--- START ---

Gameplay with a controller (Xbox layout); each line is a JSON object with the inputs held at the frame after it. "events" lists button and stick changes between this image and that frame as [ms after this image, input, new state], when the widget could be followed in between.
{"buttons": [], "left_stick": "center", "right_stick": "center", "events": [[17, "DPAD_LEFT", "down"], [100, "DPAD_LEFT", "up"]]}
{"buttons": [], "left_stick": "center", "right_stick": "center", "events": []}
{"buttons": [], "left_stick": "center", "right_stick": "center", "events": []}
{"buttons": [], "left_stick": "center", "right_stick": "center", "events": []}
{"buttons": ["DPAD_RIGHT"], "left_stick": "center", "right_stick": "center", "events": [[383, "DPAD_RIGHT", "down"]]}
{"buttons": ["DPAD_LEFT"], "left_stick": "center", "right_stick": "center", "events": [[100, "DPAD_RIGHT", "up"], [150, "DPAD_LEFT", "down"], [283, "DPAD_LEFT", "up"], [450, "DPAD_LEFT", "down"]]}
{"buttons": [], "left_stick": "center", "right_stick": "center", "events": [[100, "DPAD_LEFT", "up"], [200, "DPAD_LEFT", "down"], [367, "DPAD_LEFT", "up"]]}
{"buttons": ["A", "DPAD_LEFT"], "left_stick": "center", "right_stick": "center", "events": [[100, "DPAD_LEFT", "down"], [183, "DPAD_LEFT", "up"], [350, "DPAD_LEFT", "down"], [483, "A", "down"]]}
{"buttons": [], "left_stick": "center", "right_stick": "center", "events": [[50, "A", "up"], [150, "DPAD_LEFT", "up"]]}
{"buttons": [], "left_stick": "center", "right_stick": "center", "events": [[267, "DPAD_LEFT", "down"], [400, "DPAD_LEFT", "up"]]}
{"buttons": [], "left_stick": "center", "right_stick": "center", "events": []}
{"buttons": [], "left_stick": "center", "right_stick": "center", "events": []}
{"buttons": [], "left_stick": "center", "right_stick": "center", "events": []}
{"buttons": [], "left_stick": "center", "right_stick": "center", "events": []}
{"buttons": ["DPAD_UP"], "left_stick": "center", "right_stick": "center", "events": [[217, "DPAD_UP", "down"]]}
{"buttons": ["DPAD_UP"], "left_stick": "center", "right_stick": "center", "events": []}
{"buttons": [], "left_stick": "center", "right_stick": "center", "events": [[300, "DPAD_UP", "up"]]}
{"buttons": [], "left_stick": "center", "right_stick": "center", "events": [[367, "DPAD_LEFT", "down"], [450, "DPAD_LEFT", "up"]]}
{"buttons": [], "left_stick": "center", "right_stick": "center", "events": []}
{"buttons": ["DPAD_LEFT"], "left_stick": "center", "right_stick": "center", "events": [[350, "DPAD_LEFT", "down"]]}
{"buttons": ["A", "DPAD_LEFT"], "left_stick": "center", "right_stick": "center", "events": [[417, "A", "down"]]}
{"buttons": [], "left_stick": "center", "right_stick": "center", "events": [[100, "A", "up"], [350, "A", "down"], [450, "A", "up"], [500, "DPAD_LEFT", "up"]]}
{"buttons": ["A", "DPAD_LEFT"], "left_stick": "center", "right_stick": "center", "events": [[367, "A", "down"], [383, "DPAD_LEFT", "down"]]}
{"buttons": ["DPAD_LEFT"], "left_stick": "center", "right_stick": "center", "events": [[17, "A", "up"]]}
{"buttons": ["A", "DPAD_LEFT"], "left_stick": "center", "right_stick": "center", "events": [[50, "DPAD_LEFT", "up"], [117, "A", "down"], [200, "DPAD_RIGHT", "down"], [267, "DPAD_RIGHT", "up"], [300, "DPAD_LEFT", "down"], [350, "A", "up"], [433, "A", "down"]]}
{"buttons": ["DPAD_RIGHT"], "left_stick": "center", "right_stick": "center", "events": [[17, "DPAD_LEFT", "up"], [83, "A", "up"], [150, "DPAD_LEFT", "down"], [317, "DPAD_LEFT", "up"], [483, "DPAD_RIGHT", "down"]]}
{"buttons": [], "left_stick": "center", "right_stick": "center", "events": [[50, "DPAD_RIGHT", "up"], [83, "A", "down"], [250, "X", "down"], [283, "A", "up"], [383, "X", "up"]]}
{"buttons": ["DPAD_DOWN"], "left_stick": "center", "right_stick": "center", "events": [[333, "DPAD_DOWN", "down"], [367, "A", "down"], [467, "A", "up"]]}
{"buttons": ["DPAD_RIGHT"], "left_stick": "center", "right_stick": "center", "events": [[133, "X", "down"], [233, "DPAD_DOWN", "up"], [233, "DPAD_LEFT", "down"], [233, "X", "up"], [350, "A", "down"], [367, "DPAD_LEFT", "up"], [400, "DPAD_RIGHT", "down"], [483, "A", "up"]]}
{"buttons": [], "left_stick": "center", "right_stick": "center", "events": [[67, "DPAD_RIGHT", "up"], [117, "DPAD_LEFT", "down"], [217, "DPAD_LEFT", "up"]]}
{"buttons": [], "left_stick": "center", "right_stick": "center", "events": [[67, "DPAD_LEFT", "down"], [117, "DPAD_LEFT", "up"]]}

--- END ---

• Aim of the task
The entries must all be transcribed exactly.

• Problem solution
Gameplay with a controller (Xbox layout); each line is a JSON object with the inputs held at the frame after it. "events" lists button and stick changes between this image and that frame as [ms after this image, input, new state], when the widget could be followed in between.
{"buttons": [], "left_stick": "center", "right_stick": "center", "events": [[17, "DPAD_LEFT", "down"], [100, "DPAD_LEFT", "up"]]}
{"buttons": [], "left_stick": "center", "right_stick": "center", "events": []}
{"buttons": [], "left_stick": "center", "right_stick": "center", "events": []}
{"buttons": [], "left_stick": "center", "right_stick": "center", "events": []}
{"buttons": ["DPAD_RIGHT"], "left_stick": "center", "right_stick": "center", "events": [[383, "DPAD_RIGHT", "down"]]}
{"buttons": ["DPAD_LEFT"], "left_stick": "center", "right_stick": "center", "events": [[100, "DPAD_RIGHT", "up"], [150, "DPAD_LEFT", "down"], [283, "DPAD_LEFT", "up"], [450, "DPAD_LEFT", "down"]]}
{"buttons": [], "left_stick": "center", "right_stick": "center", "events": [[100, "DPAD_LEFT", "up"], [200, "DPAD_LEFT", "down"], [367, "DPAD_LEFT", "up"]]}
{"buttons": ["A", "DPAD_LEFT"], "left_stick": "center", "right_stick": "center", "events": [[100, "DPAD_LEFT", "down"], [183, "DPAD_LEFT", "up"], [350, "DPAD_LEFT", "down"], [483, "A", "down"]]}
{"buttons": [], "left_stick": "center", "right_stick": "center", "events": [[50, "A", "up"], [150, "DPAD_LEFT", "up"]]}
{"buttons": [], "left_stick": "center", "right_stick": "center", "events": [[267, "DPAD_LEFT", "down"], [400, "DPAD_LEFT", "up"]]}
{"buttons": [], "left_stick": "center", "right_stick": "center", "events": []}
{"buttons": [], "left_stick": "center", "right_stick": "center", "events": []}
{"buttons": [], "left_stick": "center", "right_stick": "center", "events": []}
{"buttons": [], "left_stick": "center", "right_stick": "center", "events": []}
{"buttons": ["DPAD_UP"], "left_stick": "center", "right_stick": "center", "events": [[217, "DPAD_UP", "down"]]}
{"buttons": ["DPAD_UP"], "left_stick": "center", "right_stick": "center", "events": []}
{"buttons": [], "left_stick": "center", "right_stick": "center", "events": [[300, "DPAD_UP", "up"]]}
{"buttons": [], "left_stick": "center", "right_stick": "center", "events": [[367, "DPAD_LEFT", "down"], [450, "DPAD_LEFT", "up"]]}
{"buttons": [], "left_stick": "center", "right_stick": "center", "events": []}
{"buttons": ["DPAD_LEFT"], "left_stick": "center", "right_stick": "center", "events": [[350, "DPAD_LEFT", "down"]]}
{"buttons": ["A", "DPAD_LEFT"], "left_stick": "center", "right_stick": "center", "events": [[417, "A", "down"]]}
{"buttons": [], "left_stick": "center", "right_stick": "center", "events": [[100, "A", "up"], [350, "A", "down"], [450, "A", "up"], [500, "DPAD_LEFT", "up"]]}
{"buttons": ["A", "DPAD_LEFT"], "left_stick": "center", "right_stick": "center", "events": [[367, "A", "down"], [383, "DPAD_LEFT", "down"]]}
{"buttons": ["DPAD_LEFT"], "left_stick": "center", "right_stick": "center", "events": [[17, "A", "up"]]}
{"buttons": ["A", "DPAD_LEFT"], "left_stick": "center", "right_stick": "center", "events": [[50, "DPAD_LEFT", "up"], [117, "A", "down"], [200, "DPAD_RIGHT", "down"], [267, "DPAD_RIGHT", "up"], [300, "DPAD_LEFT", "down"], [350, "A", "up"], [433, "A", "down"]]}
{"buttons": ["DPAD_RIGHT"], "left_stick": "center", "right_stick": "center", "events": [[17, "DPAD_LEFT", "up"], [83, "A", "up"], [150, "DPAD_LEFT", "down"], [317, "DPAD_LEFT", "up"], [483, "DPAD_RIGHT", "down"]]}
{"buttons": [], "left_stick": "center", "right_stick": "center", "events": [[50, "DPAD_RIGHT", "up"], [83, "A", "down"], [250, "X", "down"], [283, "A", "up"], [383, "X", "up"]]}
{"buttons": ["DPAD_DOWN"], "left_stick": "center", "right_stick": "center", "events": [[333, "DPAD_DOWN", "down"], [367, "A", "down"], [467, "A", "up"]]}
{"buttons": ["DPAD_RIGHT"], "left_stick": "center", "right_stick": "center", "events": [[133, "X", "down"], [233, "DPAD_DOWN", "up"], [233, "DPAD_LEFT", "down"], [233, "X", "up"], [350, "A", "down"], [367, "DPAD_LEFT", "up"], [400, "DPAD_RIGHT", "down"], [483, "A", "up"]]}
{"buttons": [], "left_stick": "center", "right_stick": "center", "events": [[67, "DPAD_RIGHT", "up"], [117, "DPAD_LEFT", "down"], [217, "DPAD_LEFT", "up"]]}
{"buttons": [], "left_stick": "center", "right_stick": "center", "events": [[67, "DPAD_LEFT", "down"], [117, "DPAD_LEFT", "up"]]}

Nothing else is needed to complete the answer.